Mice in old terraced houses
By the webmaster’s mother, 1906-2002
Why it was common for old terraced houses to have mice
A problem with the long rows of Victorian-style terraces was that it was so easy for mice to move from one to another of the houses. It only took one household to be not particularly careful with food for mice to be attracted in.
Once in, they had the whole run of the terrace block. When I was a child living on the Edmonton Huxley Estate in the early 1900s, there were of course no fridges to lock away food, so I suppose that it was understandable that some people left odd bits of food lying around rather than going out into the garden to the dustbin or meat safe.
When mice were most active
Sometimes we saw the odd mouse run across the room, but it was at night while we children were in bed that the mice were most active. It was quite common to hear them scampering around.
My mother told us that once when she was washing the floor in daytime with the usual bucket of soapy water and a scrubbing brush, she was called away by a knock at the door. When she got back she felt something in the bucket, and thought, "What's this?". When she pulled it out, she found that it was a drowned mouse. This must have been particularly unpleasant for her because she would have been using her bare hands as there were no rubber gloves.
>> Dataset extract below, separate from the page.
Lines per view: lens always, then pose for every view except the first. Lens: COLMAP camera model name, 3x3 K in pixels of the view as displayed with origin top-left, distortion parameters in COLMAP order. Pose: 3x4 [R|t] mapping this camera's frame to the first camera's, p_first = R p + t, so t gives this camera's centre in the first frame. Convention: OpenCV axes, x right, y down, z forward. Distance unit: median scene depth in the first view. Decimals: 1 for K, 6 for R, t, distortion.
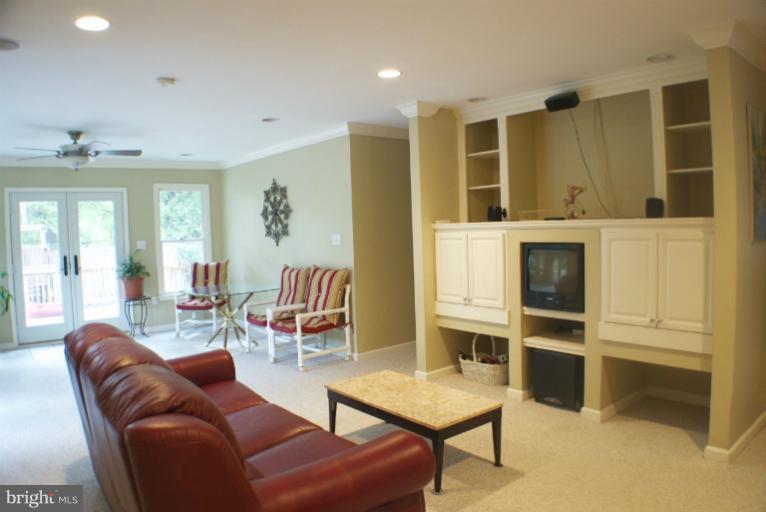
lens RADIAL K [[549.6, 0, 383.0], [0, 549.6, 256.0], [0, 0, 1]] dist [-0.152711, 0.001468]
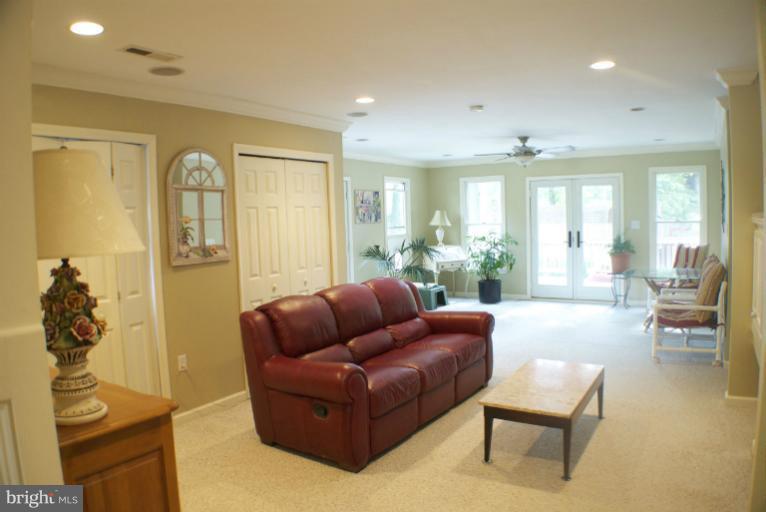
lens RADIAL K [[549.6, 0, 383.0], [0, 549.6, 256.0], [0, 0, 1]] dist [-0.152711, 0.001468]
pose [[0.309932, 0.089039, -0.946580, 0.486830], [-0.031700, 0.996019, 0.083310, -0.035928], [0.950230, 0.004186, 0.311521, 0.197362]]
What was bad about mice in the home
Mice were dirty creatures. They left their droppings around and the nibbled at food leaving it contaminated and messy. What was more, they were frightening because they could move so quickly. You would have to see a mouse scampering across a room to believe how quickly they could move.
How we trapped and disposed of mice
When we knew that there was a mouse in the house, my father would set mousetraps bated with cheese. The cheese of course was Cheddar because there was nothing else, and it accordingly earned the nickname of 'mousetrap cheese'.
The design of the mousetraps doesn't seem to have changed over the years - and it was very effective. I was pleased, though, that I never had to empty the traps and dispose of the dead mice. I think my father wrapped the dead mice in newspaper and put them in the dustbin.
Incidentally I never saw a mouse-hole of the sort shown in cartoons. The mice just seemed to find cracks that we didn't know we had.